This exclusion does not apply if the damaged work or the work out of which the damage arises was performed on your behalf by a subcontractor.
(Emphases supplied.)[4]
The parties filed cross-motions for summary judgment.[5] Auto-Owners argued that the Homeowner originally sued the Builder in the underlying lawsuit for "defective construction and poor workmanship for work done in the installation of the windows." Similarly, in its memorandum in support of its cross-motion for partial summary judgment, Pozzi contended that coverage existed because of the defective installation performed by the Subcontractor, rather than asserting that the windows themselves were damaged or defective.
The federal district court granted Pozzi's cross-motion for summary judgment and found that the policies provided coverage for the Subcontractor's defective work. See Pozzi Window,
ANALYSIS
The question certified by the Eleventh Circuit asks whether a post-1986 standard form CGL policy with products-completed operations hazard coverage, issued to a general contractor, provides coverage for the repair or replacement of a subcontractor's defective work. This is an issue of insurance policy construction, which is a question of law subject to de novo review. See Fayad v. Clarendon Nat'l Ins. Co.,
The J.S.U.B. Decision
In J.S.U.B., after the contractor completed the construction of several homes, damage to the foundations, drywall, and other interior portions of the homes appeared. See
The issue presented to this Court was "whether a post-1986 standard form commercial general liability policy with products-completed operations hazard coverage, issued to a general contractor, provides coverage when a claim is made against the contractor for damage to the completed project caused by a subcontractor's defective work." Id. at 877. We addressed this question in two parts. We first determined whether faulty workmanship can constitute an "occurrence." See id. at 883. After reviewing our decisions in LaMarche and decisions from other jurisdictions, we held that *1247 "faulty workmanship that is neither intended nor expected from the standpoint of the contractor can constitute an `accident' and, thus, an `occurrence' under a post-1986 CGL policy." Id. at 888. In doing so, we rejected the insurer's assertion that a subcontractor's faulty workmanship can never be an "occurrence," which is defined as "an accident," because faulty workmanship results in reasonably foreseeable damages and is a breach of contract not covered by general liability policies. We explained that we previously "rejected the use of the concept of `natural and probable consequences' or `foreseeability' in insurance contract interpretation in CTC Development," id. at 883, and that nothing in the language of the insuring agreement differentiated between tort and contract claims. See id. at 884. We also noted that "a construction of the insuring agreement that precludes recovery for damage caused to the completed project by the subcontractor's defective work renders the `products-completed operations hazard' exception to exclusion (j)(6) and the subcontractor exception to exclusion (l) meaningless." Id. at 887. Accordingly, we concluded that the subcontractors' defective soil preparation, which was neither intended nor expected by J.S.U.B., was an "occurrence." Id. at 888.

[Collection entries]
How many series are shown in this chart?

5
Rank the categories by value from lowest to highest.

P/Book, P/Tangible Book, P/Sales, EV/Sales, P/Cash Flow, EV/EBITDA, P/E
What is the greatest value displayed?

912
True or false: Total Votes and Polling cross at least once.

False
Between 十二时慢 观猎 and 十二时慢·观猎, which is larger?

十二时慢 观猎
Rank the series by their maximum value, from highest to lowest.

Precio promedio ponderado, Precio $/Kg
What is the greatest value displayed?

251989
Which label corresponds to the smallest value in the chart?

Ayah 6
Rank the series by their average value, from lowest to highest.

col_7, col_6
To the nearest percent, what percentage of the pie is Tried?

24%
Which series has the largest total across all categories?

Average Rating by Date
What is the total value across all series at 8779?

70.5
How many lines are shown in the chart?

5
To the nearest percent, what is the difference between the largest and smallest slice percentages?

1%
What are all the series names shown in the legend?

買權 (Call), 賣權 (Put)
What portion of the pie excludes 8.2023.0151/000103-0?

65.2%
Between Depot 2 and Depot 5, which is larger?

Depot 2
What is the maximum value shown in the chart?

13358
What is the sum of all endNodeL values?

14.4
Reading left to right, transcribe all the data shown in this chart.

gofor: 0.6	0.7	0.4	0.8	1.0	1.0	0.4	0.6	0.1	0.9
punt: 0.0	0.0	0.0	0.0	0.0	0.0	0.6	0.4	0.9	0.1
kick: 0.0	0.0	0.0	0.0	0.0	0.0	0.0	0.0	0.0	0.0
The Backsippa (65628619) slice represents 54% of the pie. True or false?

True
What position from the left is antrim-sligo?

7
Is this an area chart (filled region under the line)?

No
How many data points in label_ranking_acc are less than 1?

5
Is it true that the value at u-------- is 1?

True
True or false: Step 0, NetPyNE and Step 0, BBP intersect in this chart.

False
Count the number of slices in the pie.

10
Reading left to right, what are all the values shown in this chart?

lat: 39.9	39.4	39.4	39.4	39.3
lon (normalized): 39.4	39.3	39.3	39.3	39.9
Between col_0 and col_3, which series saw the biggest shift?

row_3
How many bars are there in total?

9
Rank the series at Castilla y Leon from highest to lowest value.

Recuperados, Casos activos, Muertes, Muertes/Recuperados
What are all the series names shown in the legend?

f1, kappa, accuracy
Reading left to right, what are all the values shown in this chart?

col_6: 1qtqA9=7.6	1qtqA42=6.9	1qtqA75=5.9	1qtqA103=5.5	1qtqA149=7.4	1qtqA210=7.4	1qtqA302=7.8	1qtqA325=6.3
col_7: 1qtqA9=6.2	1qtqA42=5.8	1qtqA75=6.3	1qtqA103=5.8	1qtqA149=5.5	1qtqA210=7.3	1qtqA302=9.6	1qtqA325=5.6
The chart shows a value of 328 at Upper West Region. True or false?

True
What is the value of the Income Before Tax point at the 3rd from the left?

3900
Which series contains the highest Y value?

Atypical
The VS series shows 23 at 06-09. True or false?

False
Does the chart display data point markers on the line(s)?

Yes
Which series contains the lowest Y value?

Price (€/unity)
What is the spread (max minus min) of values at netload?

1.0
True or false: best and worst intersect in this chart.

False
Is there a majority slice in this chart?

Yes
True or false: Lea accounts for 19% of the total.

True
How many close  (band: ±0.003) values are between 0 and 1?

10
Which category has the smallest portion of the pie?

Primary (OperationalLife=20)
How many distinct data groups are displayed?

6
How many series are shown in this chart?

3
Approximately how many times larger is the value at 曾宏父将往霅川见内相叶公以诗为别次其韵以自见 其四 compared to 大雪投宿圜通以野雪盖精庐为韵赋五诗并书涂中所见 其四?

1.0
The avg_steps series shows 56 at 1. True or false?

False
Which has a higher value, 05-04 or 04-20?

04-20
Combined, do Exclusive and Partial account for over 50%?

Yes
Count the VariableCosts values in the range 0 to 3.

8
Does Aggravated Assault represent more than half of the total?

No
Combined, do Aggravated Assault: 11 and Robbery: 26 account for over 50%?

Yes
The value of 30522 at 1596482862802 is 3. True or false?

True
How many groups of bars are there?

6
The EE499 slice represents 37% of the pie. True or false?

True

**Brief 1**: In the court opinion, what did the federal district court do with Pozzi's cross-motion for summary judgment?
**Brief 2**: Translate this sentence from the court opinion into Spanish: "We addressed this question in two parts."
**Brief 3**: Continue the court opinion from the point where it stops.

**Task answer 1**: It granted the motion and found that the policies provided coverage for the Subcontractor's defective work.

**Task answer 2**: Abordamos esta cuestión en dos partes.

**Task answer 3**:
We then addressed whether the subcontractors' defective soil preparation caused "property damage" within the meaning of the policy. See id. at 888-89. We held that faulty workmanship or defective work that has damaged the completed project has caused "physical injury to tangible property" within the plain meaning of the definition in the policy. See id. at 889. In reaching this conclusion, we rejected the insurer's arguments that faulty workmanship that injures only the work product itself does not result in "property damage" and that "there can never be `property damage' in cases of faulty construction because the defective work rendered the entire project damaged from its inception." Id. We also observed that "[i]f there is no damage beyond the faulty workmanship or defective work, then there may be no resulting `property damage.'" Id. Because structural damage to the completed homes was caused by the defective work, we concluded that there was "physical injury to tangible property" and thus the claim against the contractor for the structural damage was a claim for "property damage" within the meaning of the policies. See id. at 890.
This Case
The Eleventh Circuit characterizes the "defective work" in this case in two distinct manners. The opinion initially notes that the issue in the case is "whether the Policies cover [the Builder's] liability for the repair or replacement of the defectively installed windows." Pozzi,
At each stage of the litigation, from the underlying complaint filed by the *1248 Homeowner through the Eleventh Circuit's decision in this suit between Pozzi and Auto-Owners, there have been conflicting allegations about whether the windows were defective before they were installed. If the windows were purchased by the Homeowner and were not defective before being installed, coverage would exist for the cost of repair or replacement of the windows because there is physical injury to tangible property (the windows) caused by defective installation by a subcontractor. In that instance, damage to the windows caused by the defective installation is the same as damage to other portions of the home caused by the leaking windows. However, a different result would follow if the windows were defective prior to being installed and the damage to the completed project was therefore caused by defective windows rather than faulty installation alone.
Similar to the CGL policies at issue in J.S.U.B., the CGL policies issued by Auto-Owners to the Builder in this case provide coverage for an "occurrence" that causes "property damage." Our analysis of the term "occurrence" is controlled by our decision in J.S.U.B., in which we held that "faulty workmanship that is neither intended nor expected from the standpoint of the contractor can constitute an `accident' and, thus, an `occurrence' under a post-1986 CGL policy."
The CGL policies define "property damage" as "[p]hysical injury to tangible property, including all resulting loss of use of that property." In J.S.U.B., we explained that other courts have also "recognized that there is a difference between a claim for the costs of repairing or removing defective work, which is not a claim for `property damage,' and a claim for the costs of repairing damage caused by the defective work, which is a claim for `property damage.'" Id. at 889. For example, in West Orange Lumber Co. v. Indiana Lumbermens Mutual Insurance Co.,
Accordingly, if the claim in this case is for the repair or replacement of windows that were defective both prior to installation and as installed, then that is merely a claim to replace a "defective component" in the project. As the Supreme Court of Tennessee recently explained:
[A] "claim limited to faulty workmanship or materials" is one in which the sole damages are for replacement of a defective *1249 component or correction of faulty installation.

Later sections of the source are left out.